◆ Problem description ◆
Decide whether each statement agrees with the abstract below on hydromagnetic oscillations of a neutron star mountain: (a) The continuous spectrum divides into an Alfven part and a cusp part. (b) The Coriolis force changes the spectrum only slightly in neutron stars spinning faster than about 100 Hz. (c) The results conflict with the Alfven spectrum excited in numerical simulations. Answer yes or no for each and quote the deciding words.

◆ Text passage ◆

━━━━━━━━

Continuous frequency spectrum of the global hydromagnetic oscillations of a magnetically confined mountain on an accreting neutron star

We compute the continuous part of the ideal-magnetohydrodynamic (ideal-MHD) frequency spectrum of a polar mountain produced by magnetic burial on an accreting neutron star. Applying the formalism developed by Hellsten & Spies, extended to include gravity, we solve the singular eigenvalue problem subject to line-tying boundary conditions. This spectrum divides into an Alfven part and a cusp part. The eigenfunctions are chirped and anharmonic with an exponential envelope, and the eigenfrequencies cover the whole spectrum above a minimum omega(low). For equilibria with accreted mass 1.2 x 10(-6) less than or similar to M-a/M-circle dot less than or similar to 1.7 x 10(-4) and surface magnetic fields 10(11) less than or similar to B*/G <= 10(13), omega(low) is approximately independent of B*, and increases with M-a. The results are consistent with the Alfven spectrum excited in numerical simulations with the ZEUS-MPsolver. The spectrum is modified substantially by the Coriolis force in neutron stars spinning faster than similar to 100 Hz. The implications for gravitational-wave searches for low-mass X-ray binaries are considered briefly.

━━━━━━━━

◆ Records shown ◆
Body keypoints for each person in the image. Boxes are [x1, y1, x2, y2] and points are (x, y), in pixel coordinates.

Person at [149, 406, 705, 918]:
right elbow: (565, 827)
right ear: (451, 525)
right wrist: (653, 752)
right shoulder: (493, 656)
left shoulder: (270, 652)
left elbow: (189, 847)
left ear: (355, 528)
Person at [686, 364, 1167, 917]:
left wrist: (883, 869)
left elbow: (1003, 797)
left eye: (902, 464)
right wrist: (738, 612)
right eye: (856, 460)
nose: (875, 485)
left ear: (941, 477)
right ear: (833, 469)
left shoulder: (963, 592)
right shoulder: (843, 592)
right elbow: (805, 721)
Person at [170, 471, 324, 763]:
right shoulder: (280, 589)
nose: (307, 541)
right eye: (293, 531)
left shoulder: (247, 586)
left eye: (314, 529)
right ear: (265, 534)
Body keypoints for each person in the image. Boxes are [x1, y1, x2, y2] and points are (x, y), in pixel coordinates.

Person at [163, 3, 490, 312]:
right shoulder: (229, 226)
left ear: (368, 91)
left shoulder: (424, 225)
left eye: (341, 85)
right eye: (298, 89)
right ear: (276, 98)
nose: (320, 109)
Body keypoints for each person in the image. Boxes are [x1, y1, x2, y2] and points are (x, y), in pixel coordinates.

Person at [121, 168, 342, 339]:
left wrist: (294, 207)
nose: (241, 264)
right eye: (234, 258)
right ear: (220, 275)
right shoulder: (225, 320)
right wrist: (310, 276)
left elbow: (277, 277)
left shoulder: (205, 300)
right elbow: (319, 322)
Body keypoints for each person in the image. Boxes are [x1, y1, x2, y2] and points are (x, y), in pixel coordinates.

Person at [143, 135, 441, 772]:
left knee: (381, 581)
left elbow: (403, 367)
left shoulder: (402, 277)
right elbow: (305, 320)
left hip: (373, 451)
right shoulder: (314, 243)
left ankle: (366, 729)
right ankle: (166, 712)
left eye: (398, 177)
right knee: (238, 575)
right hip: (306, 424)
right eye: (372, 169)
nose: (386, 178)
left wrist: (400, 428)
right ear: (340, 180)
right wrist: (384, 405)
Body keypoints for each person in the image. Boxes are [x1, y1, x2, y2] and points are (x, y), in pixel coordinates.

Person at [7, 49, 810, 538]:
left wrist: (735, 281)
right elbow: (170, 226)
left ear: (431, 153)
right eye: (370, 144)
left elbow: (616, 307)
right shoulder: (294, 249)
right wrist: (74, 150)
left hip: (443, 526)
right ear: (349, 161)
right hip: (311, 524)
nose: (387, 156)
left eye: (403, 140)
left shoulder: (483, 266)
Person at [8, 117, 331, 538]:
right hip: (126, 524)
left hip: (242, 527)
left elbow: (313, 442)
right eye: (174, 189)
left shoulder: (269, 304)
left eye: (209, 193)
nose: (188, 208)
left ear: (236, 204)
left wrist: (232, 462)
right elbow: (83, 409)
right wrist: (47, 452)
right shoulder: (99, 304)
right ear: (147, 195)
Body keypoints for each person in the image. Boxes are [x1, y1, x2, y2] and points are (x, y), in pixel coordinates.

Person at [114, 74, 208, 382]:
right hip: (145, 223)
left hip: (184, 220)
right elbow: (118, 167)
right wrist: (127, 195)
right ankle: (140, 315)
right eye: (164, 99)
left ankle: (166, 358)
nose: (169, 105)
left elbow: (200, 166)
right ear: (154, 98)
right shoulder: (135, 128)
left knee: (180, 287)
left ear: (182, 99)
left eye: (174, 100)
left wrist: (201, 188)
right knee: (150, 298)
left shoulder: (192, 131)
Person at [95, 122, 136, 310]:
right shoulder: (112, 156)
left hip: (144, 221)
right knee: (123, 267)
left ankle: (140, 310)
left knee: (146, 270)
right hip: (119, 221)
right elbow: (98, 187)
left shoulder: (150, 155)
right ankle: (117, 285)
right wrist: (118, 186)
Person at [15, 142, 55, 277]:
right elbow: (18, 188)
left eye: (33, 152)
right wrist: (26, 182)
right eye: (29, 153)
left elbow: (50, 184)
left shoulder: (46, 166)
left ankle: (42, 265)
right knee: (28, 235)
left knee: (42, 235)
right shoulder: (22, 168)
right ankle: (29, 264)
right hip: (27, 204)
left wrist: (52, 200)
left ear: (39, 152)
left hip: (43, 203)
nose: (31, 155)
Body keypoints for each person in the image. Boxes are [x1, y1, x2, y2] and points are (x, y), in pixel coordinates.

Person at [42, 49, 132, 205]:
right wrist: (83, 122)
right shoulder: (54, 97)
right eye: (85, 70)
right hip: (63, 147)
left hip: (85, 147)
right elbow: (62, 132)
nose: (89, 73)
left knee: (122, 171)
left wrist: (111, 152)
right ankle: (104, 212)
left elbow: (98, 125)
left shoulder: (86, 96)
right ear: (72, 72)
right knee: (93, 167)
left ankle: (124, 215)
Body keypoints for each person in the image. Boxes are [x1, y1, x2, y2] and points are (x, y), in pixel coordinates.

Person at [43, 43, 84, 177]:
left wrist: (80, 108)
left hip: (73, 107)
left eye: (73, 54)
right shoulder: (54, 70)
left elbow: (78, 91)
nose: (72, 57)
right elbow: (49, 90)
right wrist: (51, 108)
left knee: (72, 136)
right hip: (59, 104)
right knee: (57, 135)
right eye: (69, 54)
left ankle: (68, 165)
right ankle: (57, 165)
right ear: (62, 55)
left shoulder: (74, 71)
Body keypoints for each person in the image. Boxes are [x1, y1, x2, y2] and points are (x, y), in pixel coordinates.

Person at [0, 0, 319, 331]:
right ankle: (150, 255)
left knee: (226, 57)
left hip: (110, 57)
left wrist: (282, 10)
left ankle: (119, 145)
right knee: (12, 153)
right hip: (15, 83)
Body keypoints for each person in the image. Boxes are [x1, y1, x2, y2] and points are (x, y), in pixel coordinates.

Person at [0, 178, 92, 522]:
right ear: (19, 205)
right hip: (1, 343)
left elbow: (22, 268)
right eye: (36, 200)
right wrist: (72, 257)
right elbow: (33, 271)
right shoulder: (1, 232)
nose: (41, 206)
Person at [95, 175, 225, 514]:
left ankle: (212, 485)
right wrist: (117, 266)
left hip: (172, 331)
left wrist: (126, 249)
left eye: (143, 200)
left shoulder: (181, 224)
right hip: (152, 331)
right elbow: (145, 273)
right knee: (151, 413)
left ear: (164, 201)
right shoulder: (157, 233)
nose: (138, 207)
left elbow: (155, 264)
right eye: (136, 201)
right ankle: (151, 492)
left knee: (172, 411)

━━━━━━━━

◆ Finished exercise ◆
(a) Yes: "This spectrum divides into an Alfven part and a cusp part."
(b) No: "The spectrum is modified substantially by the Coriolis force in neutron stars spinning faster than similar to 100 Hz."
(c) No: "The results are consistent with the Alfven spectrum excited in numerical simulations with the ZEUS-MPsolver."